To be sure, there exist papers in which I would have some understanding for the "Higgs-like" expletive. Today, a new paper by Carena et al. appeared
MSSM Higgs Boson Searches at the LHC: Benchmark Scenarios after the Discovery of a Higgs-like Particle
Here, the "Higgs-like" construct is justified because the title needs to emphasize the contrast between the properties of the 126 GeV particle that have been established and those that remain unclear. Because the very point of the paper is to compare scenarios – especially MSSM scenarios – that try to interpret the Higgs boson in one of the particles in a broader theory with additional features and parameters, it's good to use a more vague term for the new particle than the "Higgs boson" because this term could be misinterpreted as the "Standard Model Higgs boson" and some (or all) theories beyond the Standard Model could be implicitly banned by the wording.

But in many other cases, there is no similar excuse. One may talk about the Higgs boson and it doesn't really imply that he needs the Standard Model to be the exactly right theory.
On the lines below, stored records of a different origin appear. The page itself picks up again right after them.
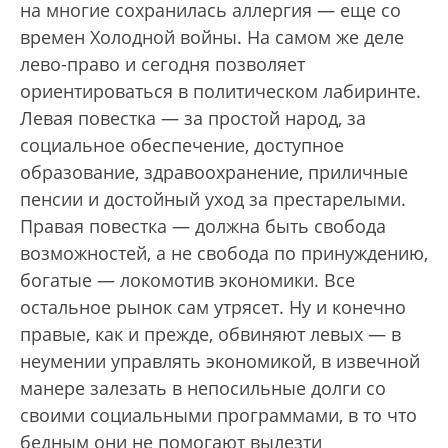
на многие сохранилась аллергия — еще со
времен Холодной войны. На самом же деле
лево-право и сегодня позволяет
ориентироваться в политическом лабиринте.
Левая повестка — за простой народ, за
социальное обеспечение, доступное
образование, здравоохранение, приличные
пенсии и достойный уход за престарелыми.
Правая повестка — должна быть свобода
возможностей, а не свобода по принуждению,
богатые — локомотив экономики. Все
остальное рынок сам утрясет. Ну и конечно
правые, как и прежде, обвиняют левых — в
неумении управлять экономикой, в извечной
манере залезать в непосильные долги со
своими социальными программами, в то что
бедным они не помогают вылезти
Everyone who is not insane knows that it's ultimately not the exact theory. But we know that it must be a big portion of the truth. The LHC phenomena still seem to be compatible with the Standard Model. It would be more reasonable if such general papers just started to use the term "Higgs boson" for the new particle of mass 126 GeV or so.

Incidentally, the paper by Carena et al. is pretty interesting. It shows that the newly discovered Higgs boson is compatible both with the Standard Model and the Minimal Supersymmetric Standard Model. But they say much more – and more interesting things. If the stau slepton is light, the decay rate of the known Higgs boson to two photons gets enhanced at large tan(beta), something that could possibly explain a minor observed anomaly. And if the stop squark is light, the lightest neutral CP-even Higgs boson may have suppressed probabilities to be created by the vector boson fusion which could correspond to the reality if the lightest CP-even neutral Higgs boson is actually lighter than the known one and unobserved so far while the 126 GeV Higgs boson is the heavier among the two CP-even neutral Higgs bosons of the MSSM.
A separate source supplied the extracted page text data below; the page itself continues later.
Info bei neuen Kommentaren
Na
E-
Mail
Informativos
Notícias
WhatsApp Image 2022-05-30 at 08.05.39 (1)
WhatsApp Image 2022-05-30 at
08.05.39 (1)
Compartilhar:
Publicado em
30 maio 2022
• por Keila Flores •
New particles and surprises may await us even below 100 GeV! People who try to suggest that all hypothetical new particles have been expelled from the realm beneath 1 TeV are just excessively sloppy. Many particles may still be much lighter than that. The list includes possible new (neutral as well as chared) Higgs bosons as well as numerous superpartners: neutralinos, charginos – photinos, zinos, higgsinos, winos, binos (these concepts aren't independent from each other: each of them is a superposition of some other ones) – but even gluinos, stop squarks, sbottom squarks, stau sleptons, perhaps even stau sneutrinos and gravitinos and other particles that aren't even superpartners of the known ones. Even when all the completed experiments (and searches) are taken into account, these particles may be lighter or much lighter than 1 TeV. And the LHC is and will be getting capable to discover new particles above or well above 1 TeV, too.
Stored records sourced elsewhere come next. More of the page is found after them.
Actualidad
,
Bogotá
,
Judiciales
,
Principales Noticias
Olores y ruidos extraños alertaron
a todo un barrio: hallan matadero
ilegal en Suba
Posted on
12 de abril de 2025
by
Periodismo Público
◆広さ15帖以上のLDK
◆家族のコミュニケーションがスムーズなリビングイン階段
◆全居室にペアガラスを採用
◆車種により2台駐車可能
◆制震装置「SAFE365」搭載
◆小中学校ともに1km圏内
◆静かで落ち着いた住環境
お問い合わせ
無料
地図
But let me return to the main topic. It's good to be careful but at some moment, one should realize that excessive caution – a diluted version of the denial of evidence – is also a bias and a contrived vocabulary makes the research less efficient and kind of strange. Even if the 126 GeV particle turned out to be something else than a Higgs boson – which is really, really unlikely – it wouldn't be the end of the world even if there were many papers that use the term "Higgs boson" for the new particle. Everyone would understand that all the papers written about this particle should have called it the dilaton or whatever it would be in this hypothetical world. No big deal.